▸ **Exercise description**
Rewrite every line of the items below, putting "date collected" wherever "collection date" appears and leaving all else unchanged.

********

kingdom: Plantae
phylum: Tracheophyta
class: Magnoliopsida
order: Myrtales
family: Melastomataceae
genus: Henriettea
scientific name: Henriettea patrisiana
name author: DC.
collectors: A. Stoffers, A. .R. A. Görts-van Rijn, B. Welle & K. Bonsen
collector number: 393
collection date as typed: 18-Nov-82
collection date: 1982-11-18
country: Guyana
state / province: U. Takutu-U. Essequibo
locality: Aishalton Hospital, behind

********

▸ **Solution below**
kingdom: Plantae
phylum: Tracheophyta
class: Magnoliopsida
order: Myrtales
family: Melastomataceae
genus: Henriettea
scientific name: Henriettea patrisiana
name author: DC.
collectors: A. Stoffers, A. .R. A. Görts-van Rijn, B. Welle & K. Bonsen
collector number: 393
date collected as typed: 18-Nov-82
date collected: 1982-11-18
country: Guyana
state / province: U. Takutu-U. Essequibo
locality: Aishalton Hospital, behind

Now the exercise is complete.